About

b. 1979

Donald Ray Crislip

Growing up, I hated writing. I loved the idea of writing but hated the actual act of writing. I wanted to be a filmmaker instead. I'm definitely a product of countless hours spent watching Steven Spielberg and George Lucas films. I spent my adolescent years daydreaming about becoming a Hollywood director. After I graduated from film school, I moved to Hollywood and quickly discovered that it wasn't all that I thought it would be. I took part in the pride swallowing grind that nearly every wannabe filmmaker goes through. I stomached a year of working seven day weeks for almost no pay before deciding to move back to Cleveland with my beautiful wife. It was in Cleveland that I received my chance to direct a feature length film called Tomorrow For A Dollar, which I co-wrote.

All I can say about Tomorrow For A Dollar is that the film was a spectacular failure. It was spectacular in the sense that I received incredible wisdom from the experience, met and worked with some incredible people, and completed an impossible shooting schedule within an impossibly small budget. If there were ever an instance when someone could honestly say, "It was an incredible movie considering..." this would be that instance. I can attribute a lot of who I am to the making of that film. I wouldn't be a writer today if it weren't for Tomorrow For A Dollar.

After spending five years working in the film industry, Tomorrow For A Dollar was the final nail in the coffin. I quickly discovered how much I hated dealing with outside forces. Filmmaking is all about collaboration—with crew, with actors, with machines, with the weather, and with just about anyone or thing that feels the need to interfere. It was the collaboration that sent me running from the film industry. I wanted more control than it allowed. So I guess you can say I'm a control freak (but not really).

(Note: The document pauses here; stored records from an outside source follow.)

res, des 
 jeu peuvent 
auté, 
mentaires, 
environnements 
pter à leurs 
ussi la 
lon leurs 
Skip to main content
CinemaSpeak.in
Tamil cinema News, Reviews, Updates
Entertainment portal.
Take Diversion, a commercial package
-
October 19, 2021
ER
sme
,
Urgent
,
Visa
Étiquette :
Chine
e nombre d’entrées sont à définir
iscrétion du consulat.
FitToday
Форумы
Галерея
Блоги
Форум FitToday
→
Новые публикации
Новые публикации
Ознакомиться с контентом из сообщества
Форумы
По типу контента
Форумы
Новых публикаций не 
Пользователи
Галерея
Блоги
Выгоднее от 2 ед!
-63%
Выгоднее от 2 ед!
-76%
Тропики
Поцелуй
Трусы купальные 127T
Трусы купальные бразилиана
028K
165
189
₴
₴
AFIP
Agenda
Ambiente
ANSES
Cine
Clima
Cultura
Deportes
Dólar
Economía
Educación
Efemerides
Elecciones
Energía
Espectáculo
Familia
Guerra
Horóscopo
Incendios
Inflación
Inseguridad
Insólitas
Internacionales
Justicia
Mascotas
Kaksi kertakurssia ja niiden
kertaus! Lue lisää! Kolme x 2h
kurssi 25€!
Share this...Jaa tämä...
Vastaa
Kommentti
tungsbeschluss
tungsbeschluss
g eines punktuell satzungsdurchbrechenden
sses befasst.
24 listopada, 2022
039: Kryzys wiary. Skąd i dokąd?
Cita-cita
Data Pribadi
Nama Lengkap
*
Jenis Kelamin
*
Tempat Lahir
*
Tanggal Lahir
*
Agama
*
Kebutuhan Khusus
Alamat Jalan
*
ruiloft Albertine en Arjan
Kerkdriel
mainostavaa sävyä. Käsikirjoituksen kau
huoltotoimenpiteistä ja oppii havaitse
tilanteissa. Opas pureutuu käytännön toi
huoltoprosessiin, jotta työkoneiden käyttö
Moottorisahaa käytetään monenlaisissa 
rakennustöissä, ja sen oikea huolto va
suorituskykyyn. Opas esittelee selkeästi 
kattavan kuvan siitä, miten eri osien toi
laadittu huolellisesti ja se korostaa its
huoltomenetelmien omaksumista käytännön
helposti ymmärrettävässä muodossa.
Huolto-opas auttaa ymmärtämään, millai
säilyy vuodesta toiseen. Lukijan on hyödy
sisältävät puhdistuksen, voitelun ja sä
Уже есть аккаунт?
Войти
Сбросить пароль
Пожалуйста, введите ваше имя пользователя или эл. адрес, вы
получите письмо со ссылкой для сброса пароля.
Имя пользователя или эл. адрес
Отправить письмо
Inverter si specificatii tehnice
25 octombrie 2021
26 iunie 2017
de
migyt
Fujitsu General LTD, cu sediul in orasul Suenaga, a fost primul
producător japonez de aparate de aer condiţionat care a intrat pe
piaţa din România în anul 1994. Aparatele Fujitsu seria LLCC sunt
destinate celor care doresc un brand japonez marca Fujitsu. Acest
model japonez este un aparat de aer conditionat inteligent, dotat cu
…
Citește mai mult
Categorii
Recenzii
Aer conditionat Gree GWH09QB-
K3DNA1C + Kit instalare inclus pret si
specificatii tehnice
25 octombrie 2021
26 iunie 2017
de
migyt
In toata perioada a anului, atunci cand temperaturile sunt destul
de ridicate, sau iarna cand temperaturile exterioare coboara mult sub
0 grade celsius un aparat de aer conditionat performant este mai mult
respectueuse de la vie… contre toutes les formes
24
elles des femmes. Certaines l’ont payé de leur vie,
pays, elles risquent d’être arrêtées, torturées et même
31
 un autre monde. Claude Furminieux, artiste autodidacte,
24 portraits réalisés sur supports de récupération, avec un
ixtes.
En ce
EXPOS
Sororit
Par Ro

I can probably pinpoint my, "aha!" moment with writing just after Tomorrow For A Dollar premiered in New York City. I was exhausted from jumping through Hollywood hoops and really did some soul searching. I asked myself, "Why make movies?" and the answer was, "The story telling process." I love it. It's what motivates me. It's the reason why I scrutinize every detail of every film, book and television show I watch. It's the reason why I read so many biographies on Steven Spielberg and George Lucas, why I watch so many behind-the-scenes documentaries. I then asked myself, "Do I have to be a filmmaker in order to enjoy the story telling process?" and I realized I didn't. "I can be an author!"

I began (really began) my first novel, The Man God Forgot, around this time. In writing, I have complete control over everything, which is exactly what I need. I spent four years working heavily on the book until it was finished—about four drafts later. And now it is here, waiting for someone to represent and sell it.

I was recently given a scrap book from my mother for Christmas that contains all kinds of papers, drawings and newspaper articles from my school days. On the very first page was a story I wrote somewhere between the ages of eight and nine. Written on that story, by my teacher at the time, was a note that said, "Very creative and well written story. You should be an author when you grow up." She was right. It just took me "growing up" to realize it.

Some of my favorite authors include:
Philip K. Dick, David Mitchell, David Foster Wallace, Thomas Pynchon, Mark Z. Danielewski, George R.R. Martin, Stephen King, Chuck Palahniuk, Richard Matheson, George Orwell, J.R.R. Tolkien, J.K. Rowling, and Dan Brown.